▶ _作成内容_: 日雇い派遣規制についての本文全体を、一字一句変えずにそのまま繰り返してください。

日雇い派遣規制は、かえって非正規労働者を追いつめることになるし、低賃金だから悪い、というわけでもないよ。

 労働者派遣法の改正を検討してきた厚生労働省の審議会は、専門性が高い18の業務を除き、30日以内の「日雇い派遣」を原則禁止すべきだとする報告書をまとめました。厚生労働省は、この報告書を基に労働者派遣法の改正案をまとめることにしています。
 「日雇い派遣」は、短期間の契約を繰り返しながら労働者を派遣するもので、賃金が低く、雇用が不安定なうえ、安全対策も十分でないことから、厚生労働省の審議会が労働者派遣法の改正を検討してきました。(……中略……)また、違法な派遣を防ぐため、問題が明らかになった場合には、厚生労働省が派遣先の企業に対して直接雇用するよう勧告できる制度も導入すべきだとしています。厚生労働省は、この報告書を基に労働者派遣法の改正案をまとめ、国会に提出することにしています。「日雇い派遣」は規制緩和に伴って急速に広がり、ワーキングプアを生んだ原因の1つとも指摘されてきましたが、初めて規制の強化にかじが切られることになりました。

▶ _抽出データ_:
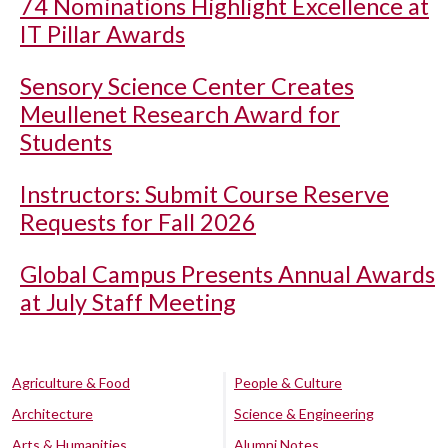
74 Nominations Highlight Excellence at
IT Pillar Awards
Sensory Science Center Creates
Meullenet Research Award for
Students
Instructors: Submit Course Reserve
Requests for Fall 2026
Global Campus Presents Annual Awards
at July Staff Meeting
Agriculture & Food
People & Culture
Architecture
Science & Engineering
Arts & Humanities
Alumni Notes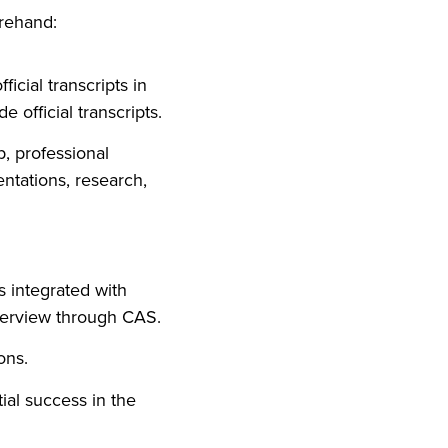
orehand:
icial transcripts in
 official transcripts.
, professional
entations, research,
is integrated with
terview through CAS.
ons.
ial success in the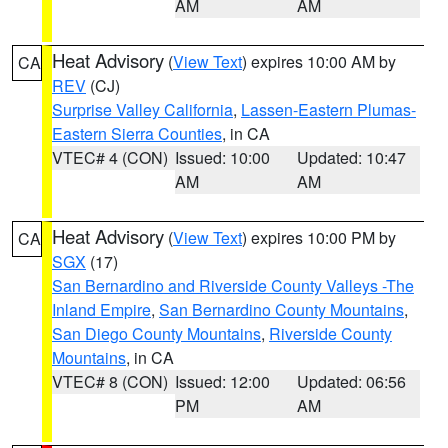
AM
AM
Heat Advisory
(
View Text
) expires 10:00 AM by
CA
REV
(CJ)
Surprise Valley California
,
Lassen-Eastern Plumas-
Eastern Sierra Counties
, in CA
VTEC# 4 (CON)
Issued: 10:00
Updated: 10:47
AM
AM
Heat Advisory
(
View Text
) expires 10:00 PM by
CA
SGX
(17)
San Bernardino and Riverside County Valleys -The
Inland Empire
,
San Bernardino County Mountains
,
San Diego County Mountains
,
Riverside County
Mountains
, in CA
VTEC# 8 (CON)
Issued: 12:00
Updated: 06:56
PM
AM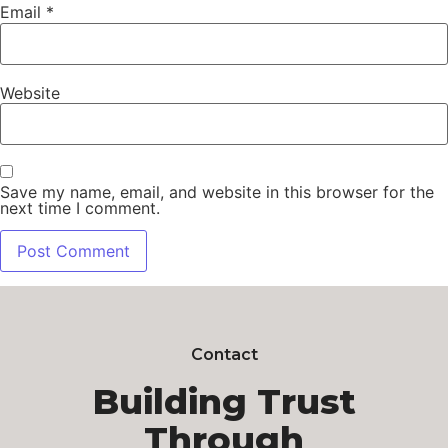
Email
*
Website
Save my name, email, and website in this browser for the
next time I comment.
Contact
Building Trust
Through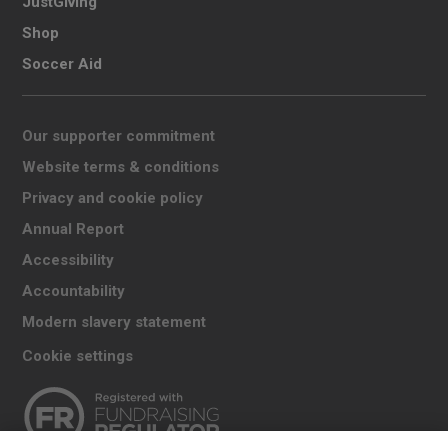
JustGiving
Shop
Soccer Aid
Our supporter commitment
Website terms & conditions
Privacy and cookie policy
Annual Report
Accessibility
Accountability
Modern slavery statement
Cookie settings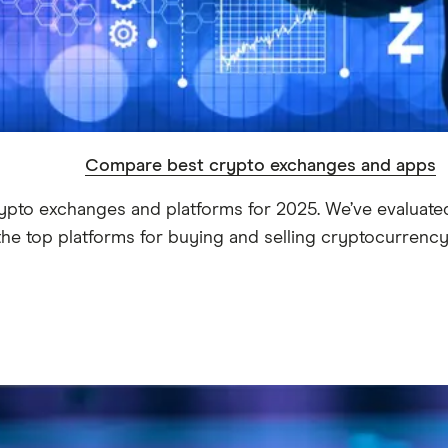
Compare best crypto exchanges and apps
ypto exchanges and platforms for 2025. We’ve evaluated
the top platforms for buying and selling cryptocurrency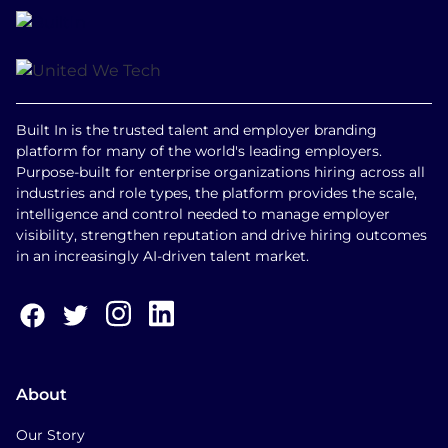
Built In is the trusted talent and employer branding
platform for many of the world's leading employers.
Purpose-built for enterprise organizations hiring across all
industries and role types, the platform provides the scale,
intelligence and control needed to manage employer
visibility, strengthen reputation and drive hiring outcomes
in an increasingly AI-driven talent market.
About
Our Story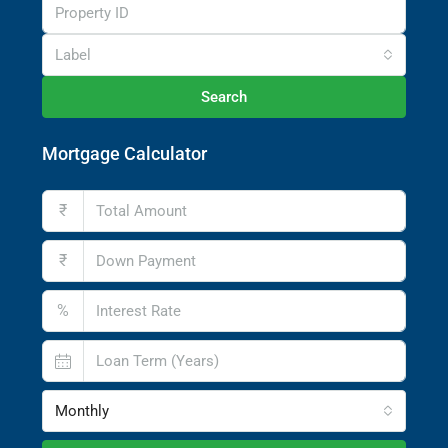
Label
Search
Mortgage Calculator
₹
₹
%
Monthly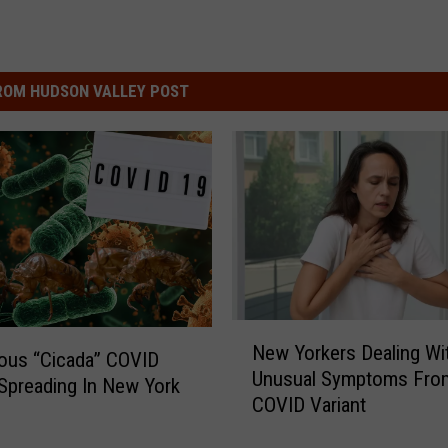
ROM HUDSON VALLEY POST
N
New Yorkers Dealing Wi
e
ous “Cicada” COVID
Unusual Symptoms Fro
w
 Spreading In New York
COVID Variant
Y
o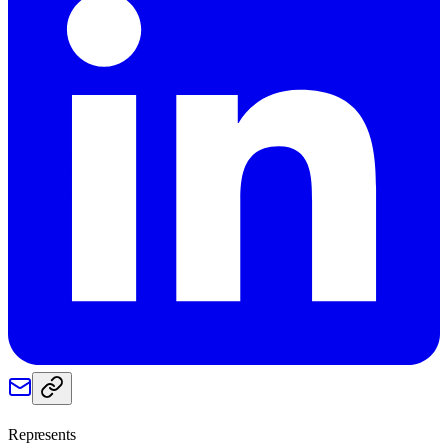
Represents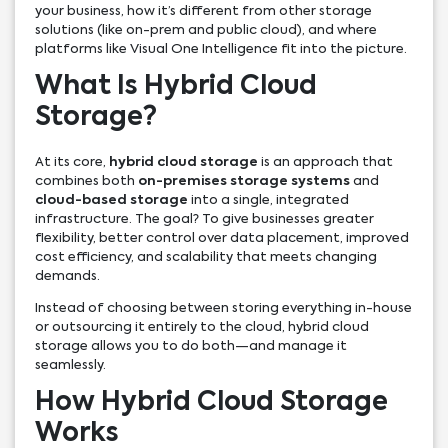
your business, how it’s different from other storage
solutions (like on-prem and public cloud), and where
platforms like Visual One Intelligence fit into the picture.
What Is Hybrid Cloud
Storage?
At its core,
hybrid cloud storage
is an approach that
combines both
on-premises storage systems
and
cloud-based storage
into a single, integrated
infrastructure. The goal? To give businesses greater
flexibility, better control over data placement, improved
cost efficiency, and scalability that meets changing
demands.
Instead of choosing between storing everything in-house
or outsourcing it entirely to the cloud, hybrid cloud
storage allows you to do both—and manage it
seamlessly.
How Hybrid Cloud Storage
Works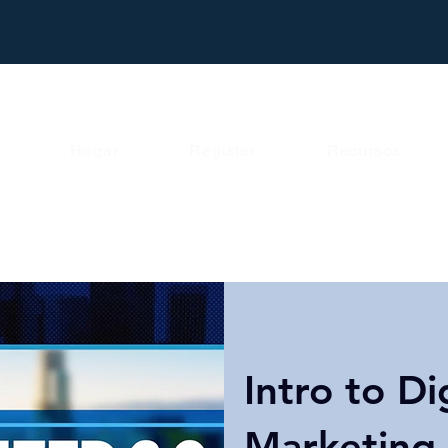
Hogar
Register
Recursos
Intro to Di
Marketing 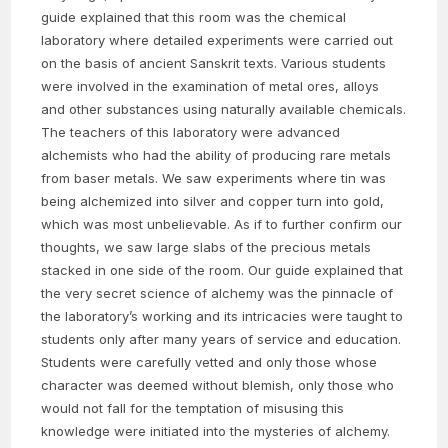
guide explained that this room was the chemical
laboratory where detailed experiments were carried out
on the basis of ancient Sanskrit texts. Various students
were involved in the examination of metal ores, alloys
and other substances using naturally available chemicals.
The teachers of this laboratory were advanced
alchemists who had the ability of producing rare metals
from baser metals. We saw experiments where tin was
being alchemized into silver and copper turn into gold,
which was most unbelievable. As if to further confirm our
thoughts, we saw large slabs of the precious metals
stacked in one side of the room. Our guide explained that
the very secret science of alchemy was the pinnacle of
the laboratory’s working and its intricacies were taught to
students only after many years of service and education.
Students were carefully vetted and only those whose
character was deemed without blemish, only those who
would not fall for the temptation of misusing this
knowledge were initiated into the mysteries of alchemy.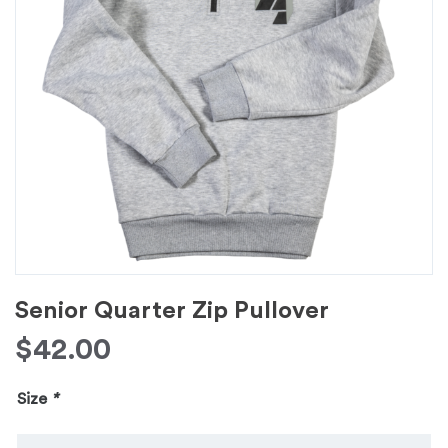
Senior Quarter Zip Pullover
$
42.00
Size
*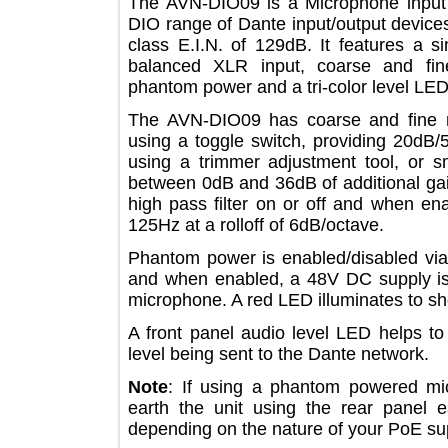
The AVN-DIO09 is a Microphone inp
DIO range of Dante input/output devi
class E.I.N. of 129dB. It features 
balanced XLR input, coarse and fi
phantom power and a tri-color level
The AVN-DIO09 has coarse and fin
using a toggle switch, providing 20
using a trimmer adjustment tool, or
between 0dB and 36dB of additional g
high pass filter on or off and when
125Hz at a rolloff of 6dB/octave.
Phantom power is enabled/disabled v
and when enabled, a 48V DC supply
microphone. A red LED illuminates 
A front panel audio level LED help
level being sent to the Dante networ
Note
: If using a phantom powered
earth the unit using the rear pan
depending on the nature of your PoE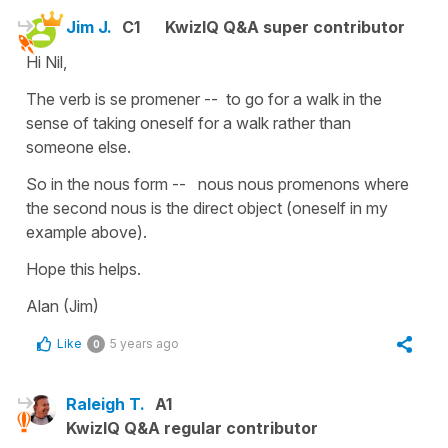
Jim J.
C1
KwizIQ Q&A super contributor
Hi Nil,
The verb is se promener -- to go for a walk in the
sense of taking oneself for a walk rather than
someone else.
So in the nous form -- nous nous promenons where
the second nous is the direct object (oneself in my
example above).
Hope this helps.
Alan (Jim)
Like
5 years ago
0
Raleigh T.
A1
KwizIQ Q&A regular contributor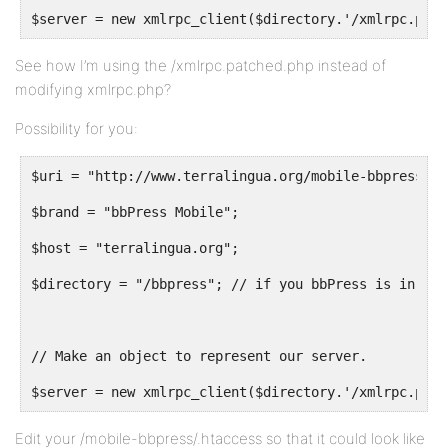
$server = new xmlrpc_client($directory.'/xmlrpc.patc
See how I’m using the /xmlrpc.patched.php instead of
modifying xmlrpc.php?
Possibility for you:
$uri = "http://www.terralingua.org/mobile-bbpress";
$brand = "bbPress Mobile";
$host = "terralingua.org";
$directory = "/bbpress"; // if you bbPress is in a f
// Make an object to represent our server.
$server = new xmlrpc_client($directory.'/xmlrpc.php?
Edit your /mobile-bbpress/.htaccess so that it could look like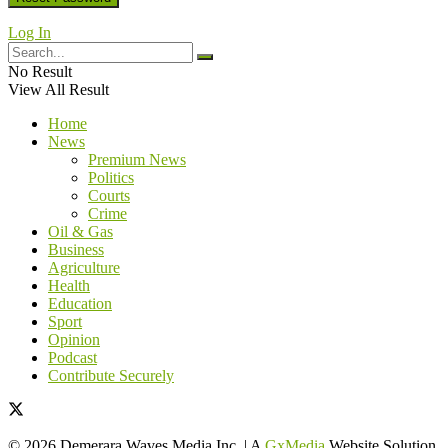
Log In
No Result
View All Result
Home
News
Premium News
Politics
Courts
Crime
Oil & Gas
Business
Agriculture
Health
Education
Sport
Opinion
Podcast
Contribute Securely
© 2026 Demerara Waves Media Inc. | A
GxMedia
Website Solution.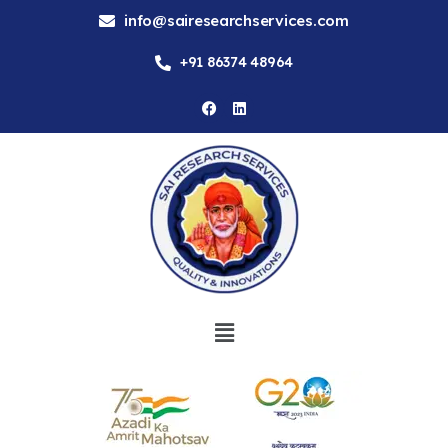
info@sairesearchservices.com
+91 86374 48964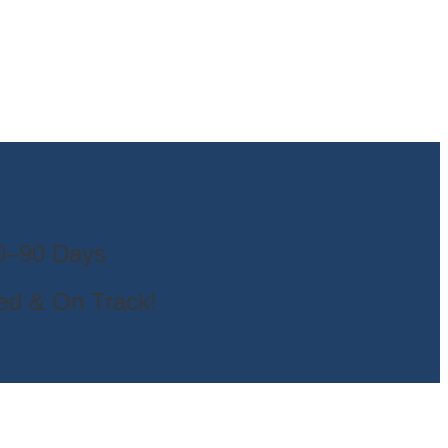
30–90 Days
ted & On Track!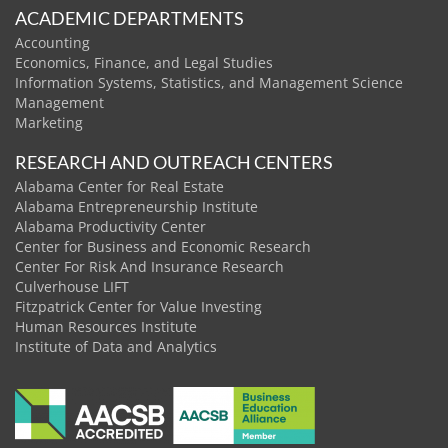
ACADEMIC DEPARTMENTS
Accounting
Economics, Finance, and Legal Studies
Information Systems, Statistics, and Management Science
Management
Marketing
RESEARCH AND OUTREACH CENTERS
Alabama Center for Real Estate
Alabama Entrepreneurship Institute
Alabama Productivity Center
Center for Business and Economic Research
Center For Risk And Insurance Research
Culverhouse LIFT
Fitzpatrick Center for Value Investing
Human Resources Institute
Institute of Data and Analytics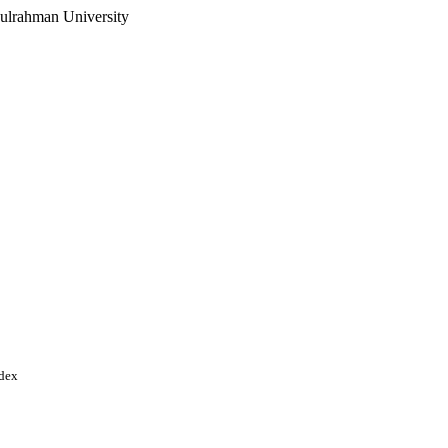
ulrahman University
ndex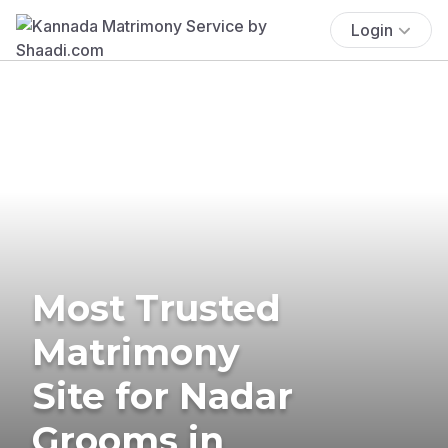
Login
Most Trusted
Matrimony
Site for Nadar
Grooms in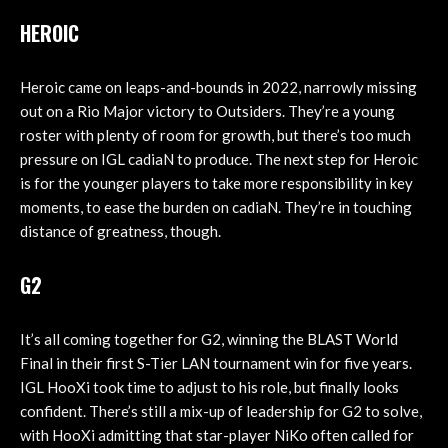
HEROIC
Heroic came on leaps-and-bounds in 2022, narrowly missing
out on a Rio Major victory to Outsiders. They’re a young
roster with plenty of room for growth, but there’s too much
pressure on IGL cadiaN to produce. The next step for Heroic
is for the younger players to take more responsibility in key
moments, to ease the burden on cadiaN. They’re in touching
distance of greatness, though.
G2
It’s all coming together for G2, winning the BLAST World
Final in their first S-Tier LAN tournament win for five years.
IGL HooXi took time to adjust to his role, but finally looks
confident. There’s still a mix-up of leadership for G2 to solve,
with HooXi admitting that star-player NiKo often called for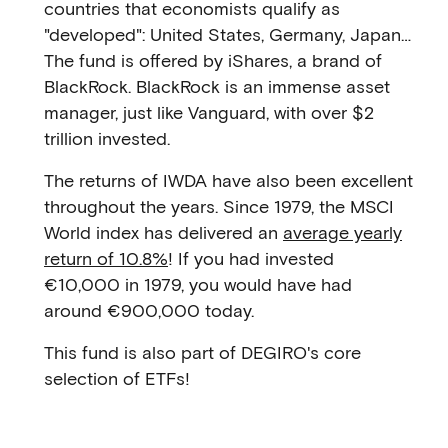
countries that economists qualify as
"developed": United States, Germany, Japan…
The fund is offered by iShares, a brand of
BlackRock. BlackRock is an immense asset
manager, just like Vanguard, with over $2
trillion invested.
The returns of IWDA have also been excellent
throughout the years. Since 1979, the MSCI
World index has delivered an
average yearly
return of 10.8%
! If you had invested
€10,000 in 1979, you would have had
around €900,000 today.
This fund is also part of DEGIRO's core
selection of ETFs!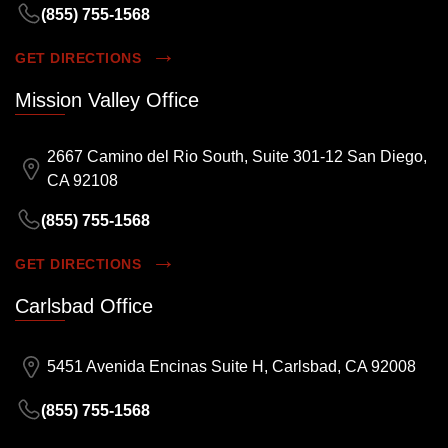
(855) 755-1568
GET DIRECTIONS
Mission Valley Office
2667 Camino del Rio South, Suite 301-12 San Diego,
CA 92108
(855) 755-1568
GET DIRECTIONS
Carlsbad Office
5451 Avenida Encinas Suite H, Carlsbad, CA 92008
(855) 755-1568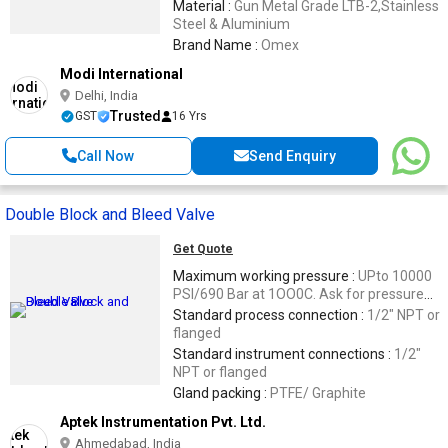
Material :
Gun Metal Grade LTB-2,Stainless
Steel & Aluminium
Brand Name :
Omex
Modi International
Delhi, India
Trusted
GST
16 Yrs
Call Now
Send Enquiry
Double Block and Bleed Valve
Get Quote
Maximum working pressure :
UPto 10000
PSI/690 Bar at 1OO0C. Ask for pressure
temperature chart for high temperature
Standard process connection :
1/2" NPT or
application
flanged
Standard instrument connections :
1/2"
NPT or flanged
Gland packing :
PTFE/ Graphite
Aptek Instrumentation Pvt. Ltd.
Ahmedabad, India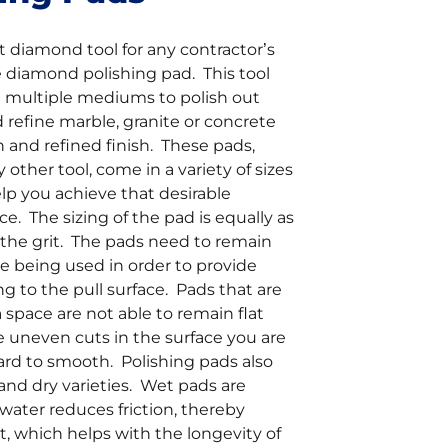
 diamond tool for any contractor’s
e diamond polishing pad. This tool
n multiple mediums to polish out
 refine marble, granite or concrete
 and refined finish. These pads,
 other tool, come in a variety of sizes
elp you achieve that desirable
e. The sizing of the pad is equally as
 the grit. The pads need to remain
are being used in order to provide
ng to the pull surface. Pads that are
a space are not able to remain flat
e uneven cuts in the surface you are
ard to smooth. Polishing pads also
nd dry varieties. Wet pads are
 water reduces friction, thereby
, which helps with the longevity of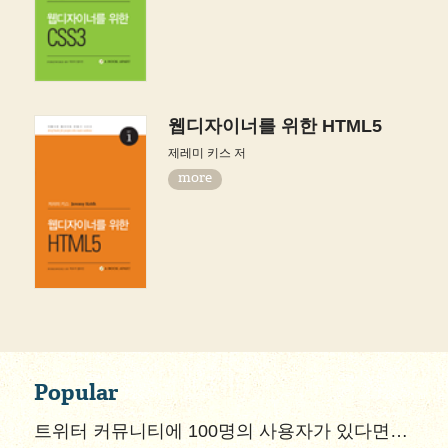
웹디자이너를 위한 HTML5
제레미 키스 저
more
Popular
트위터 커뮤니티에 100명의 사용자가 있다면…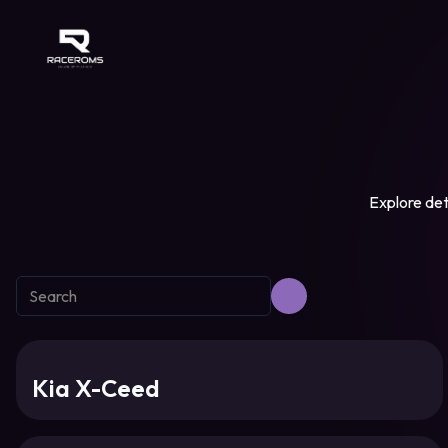
Raceroms
Explore det
Kia X-Ceed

▶ _解答_:
日雇い派遣規制は、かえって非正規労働者を追いつめることになるし、低賃金だから悪い、というわけでもないよ。

 労働者派遣法の改正を検討してきた厚生労働省の審議会は、専門性が高い18の業務を除き、30日以内の「日雇い派遣」を原則禁止すべきだとする報告書をまとめました。厚生労働省は、この報告書を基に労働者派遣法の改正案をまとめることにしています。
 「日雇い派遣」は、短期間の契約を繰り返しながら労働者を派遣するもので、賃金が低く、雇用が不安定なうえ、安全対策も十分でないことから、厚生労働省の審議会が労働者派遣法の改正を検討してきました。(……中略……)また、違法な派遣を防ぐため、問題が明らかになった場合には、厚生労働省が派遣先の企業に対して直接雇用するよう勧告できる制度も導入すべきだとしています。厚生労働省は、この報告書を基に労働者派遣法の改正案をまとめ、国会に提出することにしています。「日雇い派遣」は規制緩和に伴って急速に広がり、ワーキングプアを生んだ原因の1つとも指摘されてきましたが、初めて規制の強化にかじが切られることになりました。